No holiday bonuses for EY workers this year

Accounting giant claims it will continue to be 'a leader in recognition and rewards'

No holiday bonuses for EY workers this year

Ernst & Young (EY) won’t be giving workers holiday bonuses this year.

Headquartered in London, the global professional services firm cited the current economic outlook for the decision, reported the Financial Times. 

“While EY continues to experience strong revenue growth, we have elected at this time not to fund our additional, discretionary mid-year program given the changing economic environment,” EY told the Financial Times. “We remain steadfast in our commitment to being a leader in recognition and rewards. This includes our intention for planned annual performance-based bonuses and ongoing recognition awards.”

The past two years, EY paid merit bonuses around the holiday season, alongside the main bonuses awarded at the end of the fiscal year in June, the Financial Times reported.

EY may be looking to cut some compensation costs in order to pump up valuation ahead of a potential IPO of its tax and advisory business, according to That would mean more valuable shares for consulting partners and bigger payouts for audit partners.
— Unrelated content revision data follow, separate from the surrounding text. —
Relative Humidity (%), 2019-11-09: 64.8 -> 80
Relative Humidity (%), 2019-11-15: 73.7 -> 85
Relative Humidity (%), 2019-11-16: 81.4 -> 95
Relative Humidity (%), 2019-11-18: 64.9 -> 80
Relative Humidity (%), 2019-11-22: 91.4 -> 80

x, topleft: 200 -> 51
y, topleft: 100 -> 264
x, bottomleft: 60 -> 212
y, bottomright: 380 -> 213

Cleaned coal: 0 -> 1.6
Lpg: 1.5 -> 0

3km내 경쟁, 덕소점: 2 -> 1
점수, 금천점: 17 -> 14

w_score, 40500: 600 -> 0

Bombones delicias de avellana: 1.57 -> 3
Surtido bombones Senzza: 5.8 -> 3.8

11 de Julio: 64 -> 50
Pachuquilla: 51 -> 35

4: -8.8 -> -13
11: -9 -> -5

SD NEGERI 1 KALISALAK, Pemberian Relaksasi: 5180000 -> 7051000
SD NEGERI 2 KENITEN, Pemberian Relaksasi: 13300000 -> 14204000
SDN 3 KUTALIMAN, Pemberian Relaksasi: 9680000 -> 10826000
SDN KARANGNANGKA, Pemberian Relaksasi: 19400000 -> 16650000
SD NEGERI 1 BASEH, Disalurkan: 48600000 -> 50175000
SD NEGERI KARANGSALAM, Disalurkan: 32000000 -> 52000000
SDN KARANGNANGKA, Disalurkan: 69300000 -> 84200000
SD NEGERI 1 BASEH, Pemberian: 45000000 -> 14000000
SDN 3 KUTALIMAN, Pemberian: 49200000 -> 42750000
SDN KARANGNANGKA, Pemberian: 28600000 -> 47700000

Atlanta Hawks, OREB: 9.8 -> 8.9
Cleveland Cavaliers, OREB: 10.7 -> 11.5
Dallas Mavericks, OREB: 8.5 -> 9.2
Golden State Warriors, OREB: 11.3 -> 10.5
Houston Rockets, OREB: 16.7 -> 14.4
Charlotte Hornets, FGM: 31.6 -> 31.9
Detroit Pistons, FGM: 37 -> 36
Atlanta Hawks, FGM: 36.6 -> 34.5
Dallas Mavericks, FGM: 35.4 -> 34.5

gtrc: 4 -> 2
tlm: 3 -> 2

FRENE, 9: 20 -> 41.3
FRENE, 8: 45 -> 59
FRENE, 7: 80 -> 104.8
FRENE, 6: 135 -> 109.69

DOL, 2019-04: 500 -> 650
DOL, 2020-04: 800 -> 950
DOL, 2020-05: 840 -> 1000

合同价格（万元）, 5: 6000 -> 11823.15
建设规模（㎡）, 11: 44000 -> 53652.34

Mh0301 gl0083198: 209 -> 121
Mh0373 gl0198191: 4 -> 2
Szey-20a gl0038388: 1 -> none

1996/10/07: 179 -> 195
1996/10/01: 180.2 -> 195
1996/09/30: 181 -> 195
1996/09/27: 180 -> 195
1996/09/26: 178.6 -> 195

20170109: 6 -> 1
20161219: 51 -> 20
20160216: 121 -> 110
In September, Amazon announced it’s investing a total of $450 million to help drivers advance in their careers, prepare them for retirement and offer them bigger pay.

Since Sept. 19, Starbucks has partnered with Fidelity Investments to launch a savings program allowing staff to contribute a part of their after-tax pay to a personal savings account, with the company contributing $25 and $50 credits at milestones up to $250 per person.

In May, Goldman Sachs gave managing directors and partners a new “flexible vacation” benefit, allowing them “to take time off when needed without a fixed vacation day entitlement.”

Also in May, PricewaterhouseCoopers US, part of a global network of professional services firms operating under the PwC brand, announced it will invest $2.4 billion into its people experience over the next three years. The company has doubled the number of free visits with a mental health professional from six to 12 annually and increased the reimbursement amount for out-of-network mental health support from 70% to 90%.

As for leave and accommodation, PwC has expanded parental leave from eight to 12 weeks and, when folks return, they come back to work on a reduced schedule that fits their needs. The company has also launched tech-enabled vacation tools to make it easier for employees to plan and take uninterrupted time off. For example, after the company’s week-long shutdown in July (another happens in December), 93% of surveyed employees said their time off was uninterrupted.